::: INPUT :::
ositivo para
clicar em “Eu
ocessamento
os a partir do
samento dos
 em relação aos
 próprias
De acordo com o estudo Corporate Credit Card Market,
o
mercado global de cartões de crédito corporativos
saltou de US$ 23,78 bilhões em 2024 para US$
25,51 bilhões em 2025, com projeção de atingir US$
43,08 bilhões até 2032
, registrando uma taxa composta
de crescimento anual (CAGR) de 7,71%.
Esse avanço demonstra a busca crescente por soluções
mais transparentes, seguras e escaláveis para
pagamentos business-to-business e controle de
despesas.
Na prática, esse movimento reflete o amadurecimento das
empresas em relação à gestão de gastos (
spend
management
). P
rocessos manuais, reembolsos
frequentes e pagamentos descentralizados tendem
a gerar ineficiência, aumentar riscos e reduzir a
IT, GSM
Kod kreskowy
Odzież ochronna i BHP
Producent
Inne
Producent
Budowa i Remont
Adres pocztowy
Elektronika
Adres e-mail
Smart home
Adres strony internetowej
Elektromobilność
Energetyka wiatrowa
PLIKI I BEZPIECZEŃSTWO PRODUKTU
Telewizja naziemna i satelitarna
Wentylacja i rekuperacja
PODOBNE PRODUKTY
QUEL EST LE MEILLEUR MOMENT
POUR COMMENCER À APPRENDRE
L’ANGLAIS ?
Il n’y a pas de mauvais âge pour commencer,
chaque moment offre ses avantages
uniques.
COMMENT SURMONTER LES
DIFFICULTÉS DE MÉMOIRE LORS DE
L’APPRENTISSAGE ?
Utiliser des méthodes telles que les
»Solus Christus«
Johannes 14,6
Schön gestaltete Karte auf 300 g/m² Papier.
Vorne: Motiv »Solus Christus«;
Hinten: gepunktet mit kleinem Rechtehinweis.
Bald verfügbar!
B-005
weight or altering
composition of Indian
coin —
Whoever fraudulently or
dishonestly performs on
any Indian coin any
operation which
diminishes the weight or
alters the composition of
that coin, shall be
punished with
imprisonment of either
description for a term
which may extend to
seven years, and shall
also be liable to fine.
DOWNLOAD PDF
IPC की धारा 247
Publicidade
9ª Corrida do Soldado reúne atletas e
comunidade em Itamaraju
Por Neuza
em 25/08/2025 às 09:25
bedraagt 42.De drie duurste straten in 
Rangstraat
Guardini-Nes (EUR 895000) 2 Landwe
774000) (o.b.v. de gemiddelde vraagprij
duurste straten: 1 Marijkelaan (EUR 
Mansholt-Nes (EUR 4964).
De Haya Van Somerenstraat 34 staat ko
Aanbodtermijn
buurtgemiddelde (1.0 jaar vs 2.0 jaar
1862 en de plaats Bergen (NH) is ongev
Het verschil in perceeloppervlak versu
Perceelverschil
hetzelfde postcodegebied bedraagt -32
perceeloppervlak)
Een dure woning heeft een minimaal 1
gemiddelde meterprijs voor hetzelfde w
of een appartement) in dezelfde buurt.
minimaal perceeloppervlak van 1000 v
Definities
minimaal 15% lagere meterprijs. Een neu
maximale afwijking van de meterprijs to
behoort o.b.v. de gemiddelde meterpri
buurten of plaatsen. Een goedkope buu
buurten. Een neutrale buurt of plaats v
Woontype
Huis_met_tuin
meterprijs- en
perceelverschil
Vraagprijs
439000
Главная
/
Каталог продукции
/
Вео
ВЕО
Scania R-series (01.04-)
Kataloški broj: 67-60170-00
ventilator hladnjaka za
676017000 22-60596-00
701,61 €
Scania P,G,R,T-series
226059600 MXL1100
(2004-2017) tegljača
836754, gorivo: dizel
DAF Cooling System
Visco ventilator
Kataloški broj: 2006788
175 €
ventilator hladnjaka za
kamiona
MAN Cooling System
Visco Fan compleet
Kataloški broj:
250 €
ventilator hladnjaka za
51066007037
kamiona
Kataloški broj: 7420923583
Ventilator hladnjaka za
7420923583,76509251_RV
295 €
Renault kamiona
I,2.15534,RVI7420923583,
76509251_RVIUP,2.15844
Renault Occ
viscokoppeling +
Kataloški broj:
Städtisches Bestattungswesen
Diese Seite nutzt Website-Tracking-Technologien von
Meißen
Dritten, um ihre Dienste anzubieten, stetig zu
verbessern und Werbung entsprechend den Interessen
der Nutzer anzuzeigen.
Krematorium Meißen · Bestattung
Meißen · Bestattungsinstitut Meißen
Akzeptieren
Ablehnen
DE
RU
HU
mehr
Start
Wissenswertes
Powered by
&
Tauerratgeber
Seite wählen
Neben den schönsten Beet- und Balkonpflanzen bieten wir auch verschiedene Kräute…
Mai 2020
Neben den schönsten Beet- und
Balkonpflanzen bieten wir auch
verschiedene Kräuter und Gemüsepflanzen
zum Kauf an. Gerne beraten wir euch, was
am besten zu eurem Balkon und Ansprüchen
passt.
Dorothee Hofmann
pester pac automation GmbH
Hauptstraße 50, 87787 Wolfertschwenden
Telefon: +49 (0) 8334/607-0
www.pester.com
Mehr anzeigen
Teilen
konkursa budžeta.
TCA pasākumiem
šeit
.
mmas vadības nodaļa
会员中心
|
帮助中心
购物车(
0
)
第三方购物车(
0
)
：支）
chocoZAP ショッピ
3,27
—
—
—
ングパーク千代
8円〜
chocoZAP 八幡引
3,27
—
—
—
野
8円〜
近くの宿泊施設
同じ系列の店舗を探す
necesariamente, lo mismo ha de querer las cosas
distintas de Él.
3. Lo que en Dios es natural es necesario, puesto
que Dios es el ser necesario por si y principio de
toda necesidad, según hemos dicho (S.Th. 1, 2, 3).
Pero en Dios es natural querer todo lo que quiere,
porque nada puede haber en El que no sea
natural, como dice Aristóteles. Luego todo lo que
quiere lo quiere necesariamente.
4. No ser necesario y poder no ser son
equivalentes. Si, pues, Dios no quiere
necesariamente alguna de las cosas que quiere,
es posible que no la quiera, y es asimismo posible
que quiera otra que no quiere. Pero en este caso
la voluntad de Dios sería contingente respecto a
:::
TASK ITEM =
Can you give back every line from all the records above, word for word and with nothing changed?

ANSWER BELOW =
ositivo para
clicar em “Eu
ocessamento
os a partir do
samento dos
 em relação aos
 próprias
De acordo com o estudo Corporate Credit Card Market,
o
mercado global de cartões de crédito corporativos
saltou de US$ 23,78 bilhões em 2024 para US$
25,51 bilhões em 2025, com projeção de atingir US$
43,08 bilhões até 2032
, registrando uma taxa composta
de crescimento anual (CAGR) de 7,71%.
Esse avanço demonstra a busca crescente por soluções
mais transparentes, seguras e escaláveis para
pagamentos business-to-business e controle de
despesas.
Na prática, esse movimento reflete o amadurecimento das
empresas em relação à gestão de gastos (
spend
management
). P
rocessos manuais, reembolsos
frequentes e pagamentos descentralizados tendem
a gerar ineficiência, aumentar riscos e reduzir a
IT, GSM
Kod kreskowy
Odzież ochronna i BHP
Producent
Inne
Producent
Budowa i Remont
Adres pocztowy
Elektronika
Adres e-mail
Smart home
Adres strony internetowej
Elektromobilność
Energetyka wiatrowa
PLIKI I BEZPIECZEŃSTWO PRODUKTU
Telewizja naziemna i satelitarna
Wentylacja i rekuperacja
PODOBNE PRODUKTY
QUEL EST LE MEILLEUR MOMENT
POUR COMMENCER À APPRENDRE
L’ANGLAIS ?
Il n’y a pas de mauvais âge pour commencer,
chaque moment offre ses avantages
uniques.
COMMENT SURMONTER LES
DIFFICULTÉS DE MÉMOIRE LORS DE
L’APPRENTISSAGE ?
Utiliser des méthodes telles que les
»Solus Christus«
Johannes 14,6
Schön gestaltete Karte auf 300 g/m² Papier.
Vorne: Motiv »Solus Christus«;
Hinten: gepunktet mit kleinem Rechtehinweis.
Bald verfügbar!
B-005
weight or altering
composition of Indian
coin —
Whoever fraudulently or
dishonestly performs on
any Indian coin any
operation which
diminishes the weight or
alters the composition of
that coin, shall be
punished with
imprisonment of either
description for a term
which may extend to
seven years, and shall
also be liable to fine.
DOWNLOAD PDF
IPC की धारा 247
Publicidade
9ª Corrida do Soldado reúne atletas e
comunidade em Itamaraju
Por Neuza
em 25/08/2025 às 09:25
bedraagt 42.De drie duurste straten in 
Rangstraat
Guardini-Nes (EUR 895000) 2 Landwe
774000) (o.b.v. de gemiddelde vraagprij
duurste straten: 1 Marijkelaan (EUR 
Mansholt-Nes (EUR 4964).
De Haya Van Somerenstraat 34 staat ko
Aanbodtermijn
buurtgemiddelde (1.0 jaar vs 2.0 jaar
1862 en de plaats Bergen (NH) is ongev
Het verschil in perceeloppervlak versu
Perceelverschil
hetzelfde postcodegebied bedraagt -32
perceeloppervlak)
Een dure woning heeft een minimaal 1
gemiddelde meterprijs voor hetzelfde w
of een appartement) in dezelfde buurt.
minimaal perceeloppervlak van 1000 v
Definities
minimaal 15% lagere meterprijs. Een neu
maximale afwijking van de meterprijs to
behoort o.b.v. de gemiddelde meterpri
buurten of plaatsen. Een goedkope buu
buurten. Een neutrale buurt of plaats v
Woontype
Huis_met_tuin
meterprijs- en
perceelverschil
Vraagprijs
439000
Главная
/
Каталог продукции
/
Вео
ВЕО
Scania R-series (01.04-)
Kataloški broj: 67-60170-00
ventilator hladnjaka za
676017000 22-60596-00
701,61 €
Scania P,G,R,T-series
226059600 MXL1100
(2004-2017) tegljača
836754, gorivo: dizel
DAF Cooling System
Visco ventilator
Kataloški broj: 2006788
175 €
ventilator hladnjaka za
kamiona
MAN Cooling System
Visco Fan compleet
Kataloški broj:
250 €
ventilator hladnjaka za
51066007037
kamiona
Kataloški broj: 7420923583
Ventilator hladnjaka za
7420923583,76509251_RV
295 €
Renault kamiona
I,2.15534,RVI7420923583,
76509251_RVIUP,2.15844
Renault Occ
viscokoppeling +
Kataloški broj:
Städtisches Bestattungswesen
Diese Seite nutzt Website-Tracking-Technologien von
Meißen
Dritten, um ihre Dienste anzubieten, stetig zu
verbessern und Werbung entsprechend den Interessen
der Nutzer anzuzeigen.
Krematorium Meißen · Bestattung
Meißen · Bestattungsinstitut Meißen
Akzeptieren
Ablehnen
DE
RU
HU
mehr
Start
Wissenswertes
Powered by
&
Tauerratgeber
Seite wählen
Neben den schönsten Beet- und Balkonpflanzen bieten wir auch verschiedene Kräute…
Mai 2020
Neben den schönsten Beet- und
Balkonpflanzen bieten wir auch
verschiedene Kräuter und Gemüsepflanzen
zum Kauf an. Gerne beraten wir euch, was
am besten zu eurem Balkon und Ansprüchen
passt.
Dorothee Hofmann
pester pac automation GmbH
Hauptstraße 50, 87787 Wolfertschwenden
Telefon: +49 (0) 8334/607-0
www.pester.com
Mehr anzeigen
Teilen
konkursa budžeta.
TCA pasākumiem
šeit
.
mmas vadības nodaļa
会员中心
|
帮助中心
购物车(
0
)
第三方购物车(
0
)
：支）
chocoZAP ショッピ
3,27
—
—
—
ングパーク千代
8円〜
chocoZAP 八幡引
3,27
—
—
—
野
8円〜
近くの宿泊施設
同じ系列の店舗を探す
necesariamente, lo mismo ha de querer las cosas
distintas de Él.
3. Lo que en Dios es natural es necesario, puesto
que Dios es el ser necesario por si y principio de
toda necesidad, según hemos dicho (S.Th. 1, 2, 3).
Pero en Dios es natural querer todo lo que quiere,
porque nada puede haber en El que no sea
natural, como dice Aristóteles. Luego todo lo que
quiere lo quiere necesariamente.
4. No ser necesario y poder no ser son
equivalentes. Si, pues, Dios no quiere
necesariamente alguna de las cosas que quiere,
es posible que no la quiera, y es asimismo posible
que quiera otra que no quiere. Pero en este caso
la voluntad de Dios sería contingente respecto a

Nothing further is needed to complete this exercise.